Isn't it even simplier? Let's assume $ n \geq 3$. It is clear that $ x$ is odd, so $ x^3 \equiv x \pmod{8}$. Taking our equation $ \mathrm{mod} 8$, we get $ x \equiv 5 \pmod{8}$. Now, taking it $ \mathrm{mod} 3$, as $ x^{3} \equiv x$, we get $ 2^{n} \equiv 1$, which is true only if $ n$ is even, so we can write $ n=2m$. Than we can paraphrase our equation into the form:\[ (x+1)(x^{2}-x+3)=2(2^{2m-1}-1)\] (it's simple to guess using Horner's scheme). Taking it $ \mathrm{mod} 8$ once again, we get $ 5 \cdot 7 \equiv 2 \cdot 7 \pmod{8}$ (when $ 2m-1\geq3$). As it is a contradiction, we get $ 2m-1<3$, and therefore $ n=2$. Now it is elementary to prove the unity of pair $ (1,2)$.

L-b wrote: Isn't it even simplier? Let's assume $ n \geq 3$. It is clear that $ x$ is odd, so $ x^3 \equiv x \pmod{8}$. Taking our equation $ \mathrm{mod} 8$, we get $ x \equiv 5 \pmod{8}$. Now, taking it $ \mathrm{mod} 3$, as $ x^{3} \equiv x$, we get $ 2^{n} \equiv 1$, which is true only if $ n$ is even, so we can write $ n = 2m$. Than we can paraphrase our equation into the form: \[ (x + 1)(x^{2} - x + 3) = 2(2^{2m - 1} - 1)\] (it's simple to guess using Horner's scheme). Taking it $ \mathrm{mod} 8$ once again, we get $ 5 \cdot 7 \equiv 2 \cdot 7 \pmod{8}$ (when $ 2m - 1\geq3$). As it is a contradiction, we get $ 2m - 1 < 3$, and therefore $ n = 2$. Now it is elementary to prove the unity of pair $ (1,2)$. Maybe simplier, but not with your proof ... I dont know what could be Horner's sheme but according to me the equation $ x^3+2x+1=2^{2m}$ may be written $ (x+1)(x^2-x+3)=2(2^{2m-1}+1)$ and not $ (x + 1)(x^{2} - x + 3) = 2(2^{2m - 1} - 1)$ And with this new equation, taking mod $ 8$ (when $ 2m - 1\geq3$) implies $ 6\cdot (-1)=2\pmod 8$ which is rather useless, IMHO.

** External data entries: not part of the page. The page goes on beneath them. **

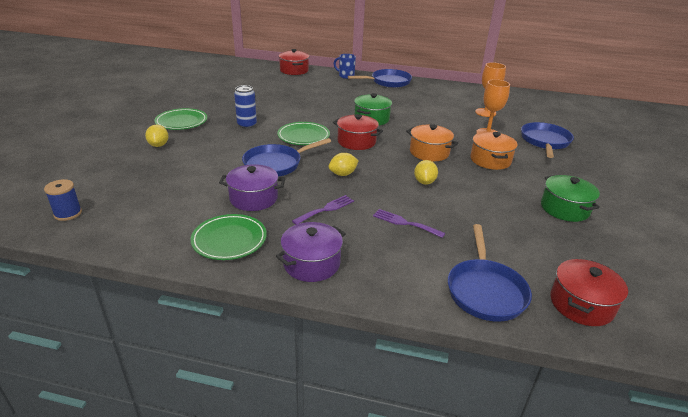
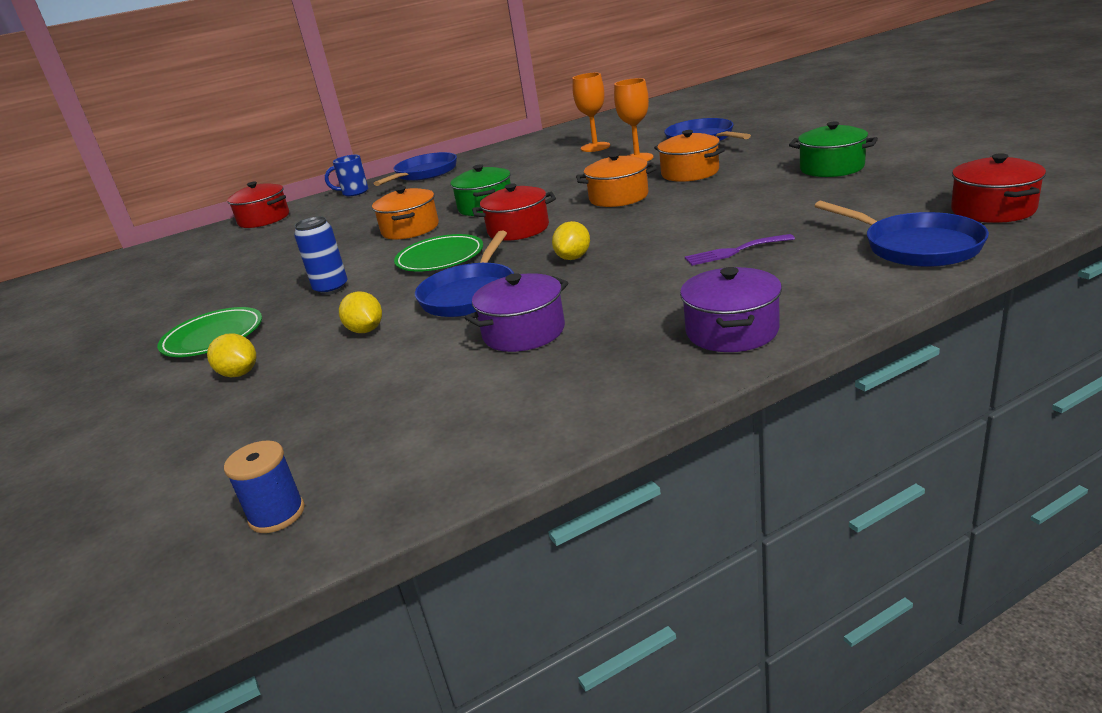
camera: 35 degrees left, 5 degrees down
green plate [191,214,267,260] -> none
purple fork [292,195,354,225] -> none
yellow lemon [414,160,438,185] -> yellow lemon moved to [339,291,382,333]
none -> orange pot [372,186,439,239]

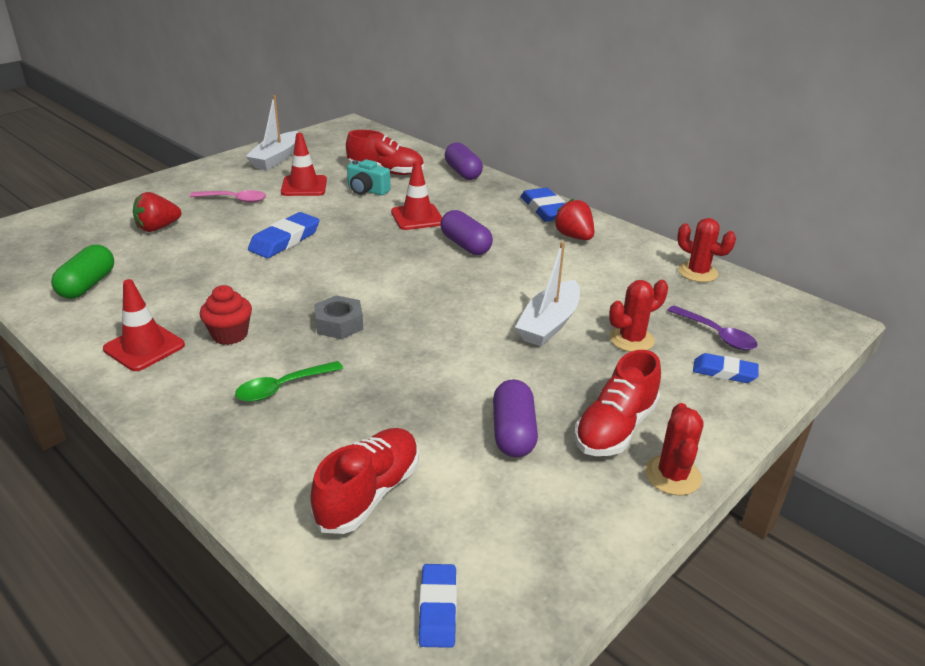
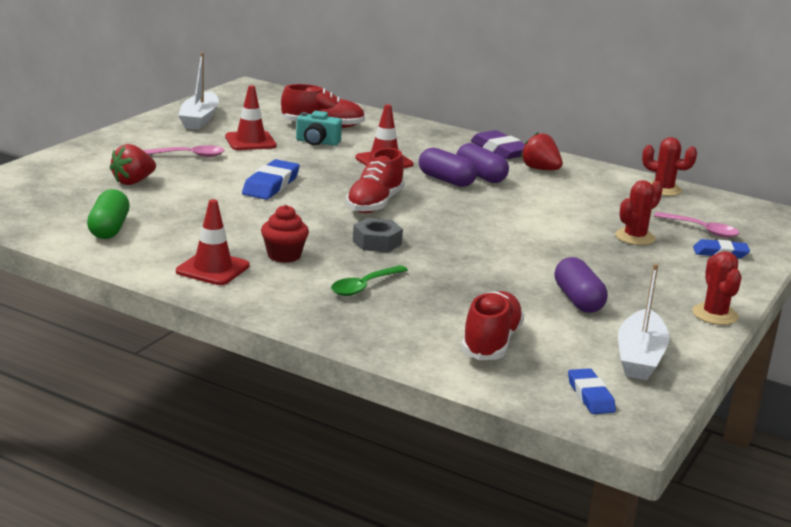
camera: 15 degrees left, 10 degrees down
purple capsule [445,142,483,180] -> purple capsule moved to [456,143,509,183]
white boat [515,242,580,346] -> white boat moved to [618,263,669,380]
blue eraser [521,188,565,222] -> purple eraser [471,130,525,159]
red shoe [574,350,661,456] -> red shoe moved to [346,148,405,213]
purple spoon [667,305,758,350] -> pink spoon [654,212,740,238]

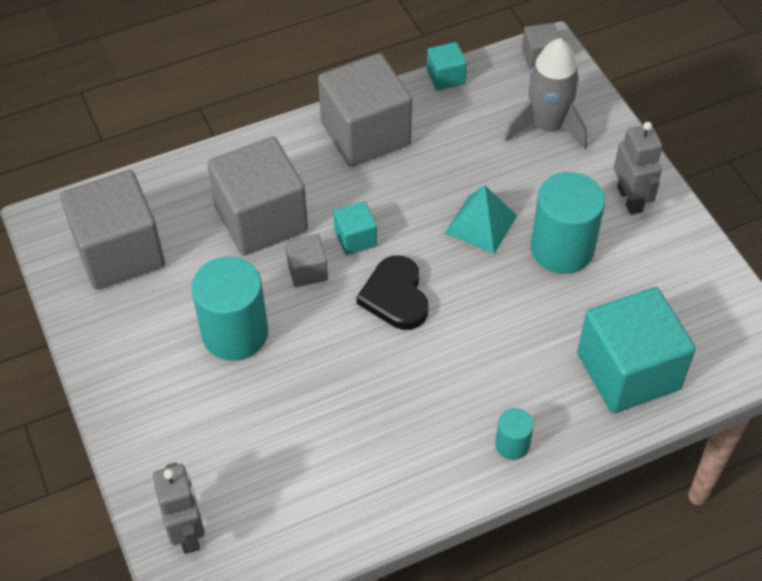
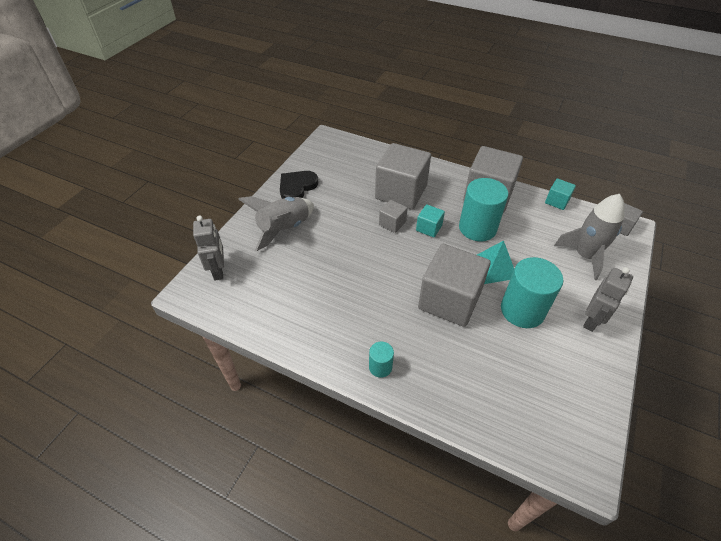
camera: 50 degrees right, 5 degrees down
grey cube [60,170,165,290] -> grey cube moved to [418,244,491,327]
grey robot [153,462,205,554] -> grey robot turned 45 degrees counterclockwise [193,216,224,280]
turquoise cylinder [191,257,268,361] -> turquoise cylinder moved to [459,178,508,241]
black heart [356,255,428,330] -> black heart moved to [280,171,318,199]
turquoise cube [577,287,696,414] -> none
none -> grey rocket [238,196,314,251]

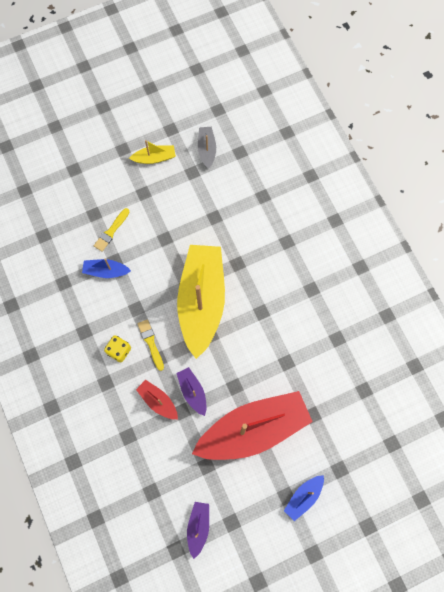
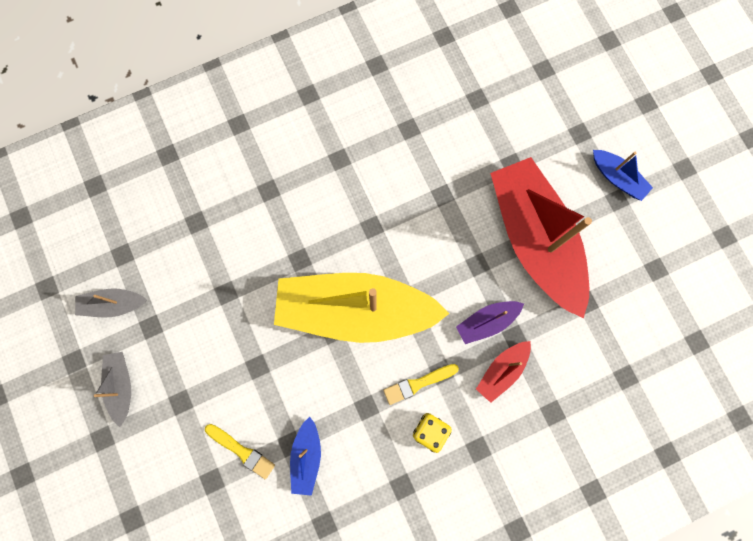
camera: 90 degrees left, 5 degrees up
yellow boat [129,140,176,164] -> grey boat [94,352,131,427]
purple boat [187,502,209,559] -> none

If $ n \ge 3$ then $ x\equiv 5\pmod{8} $. We have \[ (x+1)(x^{2}-x+3) = 2(2^{n-1}+1) \] If $n-1$ is even we have that left side does not have primes of form $4k+3$ and this is impossible because $x^{2}-x+3 \equiv 7 \pmod 8$. If $n-1$ is odd then $-2$ is quadratic residue mod any odd prime that divides left side. This means for every prime $p$ that divides $x^{2}-x+3$, $p$ is either $8k+1$ or $8k+3$, but again we have $x^{2}-x+3 \equiv 7 \pmod 8$ so this also isn't possible. So $n=1,2$ and checking gives $x=1$, $n=2$

Let us first mention $theorem$: If $-2$ is quadratic resideu $(mod p)$ then $p=8k+1$ or $p=8k+3$.$(***)$ For $n>2$ : $x^{3}+2x+1 = 2^{n}$ $\Longrightarrow$ $x$ is odd.$(**)$ If $3|x$ then $3|x^3+2x$ If $x\equiv 1(mod 3)$ then $ x^3+2x\equiv 0(mod 3)$ if $x\equiv 2(mod 3)$ then $x^3+2x\equiv 0 (mod 3)$ $\Longrightarrow$ $2^n\equiv 1 (mod 3)$ $\Longrightarrow 2|n$(because $ord_2(3)=2$). So let $n=2m$ Now by easy transformations we get starting equation transform into: $\boxed{(x+1)(x^2-x+3)=2^{2m}+2}$ Now by we have that every prime factor divide $RHS$ so $2^{2m}\equiv -2 (mod p)$ where $p>2$ can be every prime number from $LHS$. Now by $(***)$ $\Longrightarrow$. Every prime factor $p>2$ from $LHS$ is of the form $p=8k+1$ or $p=8k+3$.$(***)$. So every prime factor of $x^2-x+3$ is in the given form.So $x^2-x+3 \equiv 1 \veebar 3 (mod 8)$ Now if $x^2-x+3\equiv 3(mod8)$ then $x^2-x\equiv 0(mod 8)$, so from this $x$ is odd $contradiction$ with $(**)$. We have that $x^{3}+2x+1\equiv 0 (mod 8)$ $\Longrightarrow x\equiv 5 (mod 8)$. So $x^2-x+3\equiv 7 (mod 8)$ $\Longrightarrow$ $x^2-x+3\equiv 1 (mod 8)$ is impossible. $\Longrightarrow$ $n\le 2$. For $n=2$, $x=1$. For $n=1$, no solution for x. Thus only solution is $\boxed{(x,n)=(1,2)}$

mihajlon wrote: Let us first mention $theorem$: If $-2$ is quadratic resideu $(mod p)$ then $p=8k+1$ or $p=8k+3$.$(***)$ Can you please prove this theorem ?

Any solution ??!!!

First of all if $(-2/p)=1$ and $p$ odd prime then $p\equiv{1,3}mod8$ It is well known that $(2/p)=(-1)^{\dfrac{p^2-1}{8}}$ so easy get the result. Also $(-2/p)=(-1/p)(2/p)$

There is only one solution for $ x\ge1$ $(x,n)=(1,2) $.Consider $ x\ge2$. From $x^3+2x+1=2^n $ we get $x^3<2^n$ .Obvious $ x \le2^{[n/3] }$.Easily we observe that $(x+1)^3>2^n$. So we obtain from this inequalities that $ x =2^{[n/3]}$.So ,next we consider $ n(mod3)$ ,which implies that the only solution is $ (x,n)=(1,2) $.